Lines from the top of the entries down to the line with "中学入試算数の過去問の解説を随時アップしています" must be set down exactly as they stand, with both ends retained.

[Source records]
□ □ □ □

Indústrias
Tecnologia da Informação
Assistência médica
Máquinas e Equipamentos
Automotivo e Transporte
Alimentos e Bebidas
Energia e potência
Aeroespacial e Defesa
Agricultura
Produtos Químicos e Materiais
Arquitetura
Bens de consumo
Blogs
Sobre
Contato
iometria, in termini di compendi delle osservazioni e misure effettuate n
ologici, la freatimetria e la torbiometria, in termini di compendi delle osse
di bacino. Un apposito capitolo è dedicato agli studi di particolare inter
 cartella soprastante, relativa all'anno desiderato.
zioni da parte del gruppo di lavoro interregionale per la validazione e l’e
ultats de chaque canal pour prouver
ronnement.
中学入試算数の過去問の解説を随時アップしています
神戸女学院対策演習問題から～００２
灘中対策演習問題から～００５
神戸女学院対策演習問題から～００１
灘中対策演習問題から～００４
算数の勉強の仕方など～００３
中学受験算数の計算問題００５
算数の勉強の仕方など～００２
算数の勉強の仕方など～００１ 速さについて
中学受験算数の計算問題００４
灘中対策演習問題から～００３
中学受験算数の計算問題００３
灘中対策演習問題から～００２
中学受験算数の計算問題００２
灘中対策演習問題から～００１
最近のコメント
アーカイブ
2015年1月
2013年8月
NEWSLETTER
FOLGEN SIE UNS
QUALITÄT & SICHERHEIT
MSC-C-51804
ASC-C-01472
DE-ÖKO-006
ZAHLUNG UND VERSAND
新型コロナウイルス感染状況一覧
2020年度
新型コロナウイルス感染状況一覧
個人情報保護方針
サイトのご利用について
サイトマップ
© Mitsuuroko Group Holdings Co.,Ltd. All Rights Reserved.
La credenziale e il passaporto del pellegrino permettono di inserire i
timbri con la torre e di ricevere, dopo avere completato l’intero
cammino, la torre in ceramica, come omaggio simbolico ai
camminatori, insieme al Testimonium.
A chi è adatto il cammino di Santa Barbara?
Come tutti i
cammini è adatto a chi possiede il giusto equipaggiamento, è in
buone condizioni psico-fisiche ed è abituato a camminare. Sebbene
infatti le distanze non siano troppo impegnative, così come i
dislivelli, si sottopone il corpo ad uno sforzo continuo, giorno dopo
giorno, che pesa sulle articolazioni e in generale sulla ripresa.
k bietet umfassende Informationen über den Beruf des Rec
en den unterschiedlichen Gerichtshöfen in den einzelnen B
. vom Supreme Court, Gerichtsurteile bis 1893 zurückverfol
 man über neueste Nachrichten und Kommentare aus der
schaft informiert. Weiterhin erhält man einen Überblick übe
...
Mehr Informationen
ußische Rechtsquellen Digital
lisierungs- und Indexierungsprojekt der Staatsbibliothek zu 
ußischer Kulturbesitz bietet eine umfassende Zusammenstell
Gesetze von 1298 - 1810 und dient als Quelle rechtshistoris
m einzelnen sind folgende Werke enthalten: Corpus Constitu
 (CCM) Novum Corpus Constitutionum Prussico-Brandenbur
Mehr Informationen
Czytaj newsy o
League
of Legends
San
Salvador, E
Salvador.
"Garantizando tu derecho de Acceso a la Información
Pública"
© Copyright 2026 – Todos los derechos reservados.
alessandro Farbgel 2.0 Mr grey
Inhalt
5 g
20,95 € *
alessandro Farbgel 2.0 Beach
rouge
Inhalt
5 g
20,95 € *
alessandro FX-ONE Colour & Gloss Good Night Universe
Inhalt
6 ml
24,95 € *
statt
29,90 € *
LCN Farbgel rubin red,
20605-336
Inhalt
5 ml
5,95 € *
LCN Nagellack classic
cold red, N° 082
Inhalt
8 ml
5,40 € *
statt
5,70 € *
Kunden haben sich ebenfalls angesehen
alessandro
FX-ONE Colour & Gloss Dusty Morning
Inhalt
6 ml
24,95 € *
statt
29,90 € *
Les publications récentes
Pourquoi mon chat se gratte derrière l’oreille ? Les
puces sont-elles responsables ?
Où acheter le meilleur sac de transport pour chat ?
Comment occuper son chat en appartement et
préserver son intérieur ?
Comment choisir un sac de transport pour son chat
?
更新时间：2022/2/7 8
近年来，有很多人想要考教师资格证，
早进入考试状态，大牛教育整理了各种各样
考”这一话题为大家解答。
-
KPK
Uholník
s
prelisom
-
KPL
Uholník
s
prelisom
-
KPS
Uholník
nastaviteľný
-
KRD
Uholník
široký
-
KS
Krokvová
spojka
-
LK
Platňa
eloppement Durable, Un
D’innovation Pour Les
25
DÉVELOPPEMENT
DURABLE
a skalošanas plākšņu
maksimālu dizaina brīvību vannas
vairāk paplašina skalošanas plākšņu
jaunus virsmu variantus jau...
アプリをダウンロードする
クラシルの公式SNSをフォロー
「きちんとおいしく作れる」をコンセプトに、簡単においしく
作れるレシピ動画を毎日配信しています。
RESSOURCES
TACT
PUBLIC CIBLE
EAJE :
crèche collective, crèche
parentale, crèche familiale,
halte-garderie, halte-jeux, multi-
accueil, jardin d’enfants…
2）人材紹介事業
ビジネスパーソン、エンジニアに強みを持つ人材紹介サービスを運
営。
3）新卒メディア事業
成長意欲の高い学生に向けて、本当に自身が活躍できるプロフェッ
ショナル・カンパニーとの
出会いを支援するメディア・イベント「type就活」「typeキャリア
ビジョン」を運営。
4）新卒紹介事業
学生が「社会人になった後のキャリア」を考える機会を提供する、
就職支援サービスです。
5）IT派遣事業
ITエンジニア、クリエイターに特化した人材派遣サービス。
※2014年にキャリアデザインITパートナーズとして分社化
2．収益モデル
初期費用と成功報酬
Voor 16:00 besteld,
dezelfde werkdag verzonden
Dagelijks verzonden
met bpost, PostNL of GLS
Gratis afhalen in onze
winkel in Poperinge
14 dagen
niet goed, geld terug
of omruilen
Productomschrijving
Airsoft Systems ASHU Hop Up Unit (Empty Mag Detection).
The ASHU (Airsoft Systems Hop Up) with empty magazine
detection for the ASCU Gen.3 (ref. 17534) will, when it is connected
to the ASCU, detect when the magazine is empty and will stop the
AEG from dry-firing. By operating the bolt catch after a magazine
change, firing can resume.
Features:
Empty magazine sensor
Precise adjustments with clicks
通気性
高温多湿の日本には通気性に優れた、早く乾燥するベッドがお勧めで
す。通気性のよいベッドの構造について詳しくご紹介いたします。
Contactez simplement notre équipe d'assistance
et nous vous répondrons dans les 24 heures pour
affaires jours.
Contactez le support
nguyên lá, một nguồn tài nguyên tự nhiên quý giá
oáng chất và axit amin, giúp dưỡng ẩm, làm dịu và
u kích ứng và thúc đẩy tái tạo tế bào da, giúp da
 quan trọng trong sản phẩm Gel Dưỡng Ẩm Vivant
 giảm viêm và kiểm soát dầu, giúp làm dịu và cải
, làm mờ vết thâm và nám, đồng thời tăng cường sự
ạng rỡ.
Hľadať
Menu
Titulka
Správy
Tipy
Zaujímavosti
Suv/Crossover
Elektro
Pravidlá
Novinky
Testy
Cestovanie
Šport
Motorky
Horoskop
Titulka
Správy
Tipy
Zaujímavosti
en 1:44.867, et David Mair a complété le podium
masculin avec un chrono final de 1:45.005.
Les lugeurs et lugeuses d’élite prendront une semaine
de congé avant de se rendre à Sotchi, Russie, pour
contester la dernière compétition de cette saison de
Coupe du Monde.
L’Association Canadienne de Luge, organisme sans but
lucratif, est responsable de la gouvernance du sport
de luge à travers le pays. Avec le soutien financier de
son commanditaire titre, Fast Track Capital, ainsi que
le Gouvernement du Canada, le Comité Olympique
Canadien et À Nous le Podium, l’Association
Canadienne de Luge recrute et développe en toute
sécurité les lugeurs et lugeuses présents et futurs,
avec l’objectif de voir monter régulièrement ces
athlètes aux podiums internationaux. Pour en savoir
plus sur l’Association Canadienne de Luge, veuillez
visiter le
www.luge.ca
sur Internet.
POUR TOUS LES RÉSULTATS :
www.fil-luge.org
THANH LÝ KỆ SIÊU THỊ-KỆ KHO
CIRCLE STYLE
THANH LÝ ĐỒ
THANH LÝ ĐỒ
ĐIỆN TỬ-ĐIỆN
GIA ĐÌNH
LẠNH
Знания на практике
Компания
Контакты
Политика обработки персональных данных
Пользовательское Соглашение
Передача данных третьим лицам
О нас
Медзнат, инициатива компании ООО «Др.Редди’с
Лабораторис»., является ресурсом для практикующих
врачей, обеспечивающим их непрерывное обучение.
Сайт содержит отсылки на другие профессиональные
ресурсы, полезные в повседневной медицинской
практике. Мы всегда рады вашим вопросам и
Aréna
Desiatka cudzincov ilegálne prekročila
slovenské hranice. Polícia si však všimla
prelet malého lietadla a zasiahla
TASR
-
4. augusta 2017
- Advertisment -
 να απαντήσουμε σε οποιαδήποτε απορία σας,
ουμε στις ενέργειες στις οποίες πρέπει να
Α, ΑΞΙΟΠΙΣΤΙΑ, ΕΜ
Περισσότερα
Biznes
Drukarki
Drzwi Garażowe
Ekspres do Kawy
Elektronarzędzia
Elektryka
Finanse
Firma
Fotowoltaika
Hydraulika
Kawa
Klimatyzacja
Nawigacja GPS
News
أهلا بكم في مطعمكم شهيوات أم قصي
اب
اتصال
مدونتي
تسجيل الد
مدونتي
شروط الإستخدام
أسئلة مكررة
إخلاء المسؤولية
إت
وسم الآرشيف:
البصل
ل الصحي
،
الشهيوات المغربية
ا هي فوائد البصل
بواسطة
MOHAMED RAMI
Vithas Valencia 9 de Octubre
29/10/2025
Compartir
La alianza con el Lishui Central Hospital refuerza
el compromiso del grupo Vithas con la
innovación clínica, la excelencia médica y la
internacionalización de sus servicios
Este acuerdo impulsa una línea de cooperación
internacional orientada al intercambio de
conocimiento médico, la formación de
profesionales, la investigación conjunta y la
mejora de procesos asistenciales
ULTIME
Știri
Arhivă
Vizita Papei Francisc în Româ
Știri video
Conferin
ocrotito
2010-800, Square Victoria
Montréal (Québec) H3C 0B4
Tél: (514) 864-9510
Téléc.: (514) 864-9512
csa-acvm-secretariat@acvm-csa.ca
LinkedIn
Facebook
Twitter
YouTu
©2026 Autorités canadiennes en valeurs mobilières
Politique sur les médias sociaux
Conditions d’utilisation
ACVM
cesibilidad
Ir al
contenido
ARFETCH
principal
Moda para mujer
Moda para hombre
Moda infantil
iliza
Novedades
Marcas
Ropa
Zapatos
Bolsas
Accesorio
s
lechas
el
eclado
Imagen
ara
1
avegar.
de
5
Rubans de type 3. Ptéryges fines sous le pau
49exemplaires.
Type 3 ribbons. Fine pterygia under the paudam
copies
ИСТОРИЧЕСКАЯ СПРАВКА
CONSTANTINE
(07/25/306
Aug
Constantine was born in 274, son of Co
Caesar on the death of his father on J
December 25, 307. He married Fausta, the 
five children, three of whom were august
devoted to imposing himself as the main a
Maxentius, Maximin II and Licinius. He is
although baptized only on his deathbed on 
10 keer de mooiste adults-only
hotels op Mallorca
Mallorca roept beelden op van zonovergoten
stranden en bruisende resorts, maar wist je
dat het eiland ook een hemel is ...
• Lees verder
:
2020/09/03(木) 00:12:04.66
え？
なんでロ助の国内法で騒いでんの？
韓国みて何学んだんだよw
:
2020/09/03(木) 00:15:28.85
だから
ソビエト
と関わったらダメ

□ □ □ □

Task output>
Indústrias
Tecnologia da Informação
Assistência médica
Máquinas e Equipamentos
Automotivo e Transporte
Alimentos e Bebidas
Energia e potência
Aeroespacial e Defesa
Agricultura
Produtos Químicos e Materiais
Arquitetura
Bens de consumo
Blogs
Sobre
Contato
iometria, in termini di compendi delle osservazioni e misure effettuate n
ologici, la freatimetria e la torbiometria, in termini di compendi delle osse
di bacino. Un apposito capitolo è dedicato agli studi di particolare inter
 cartella soprastante, relativa all'anno desiderato.
zioni da parte del gruppo di lavoro interregionale per la validazione e l’e
ultats de chaque canal pour prouver
ronnement.
中学入試算数の過去問の解説を随時アップしています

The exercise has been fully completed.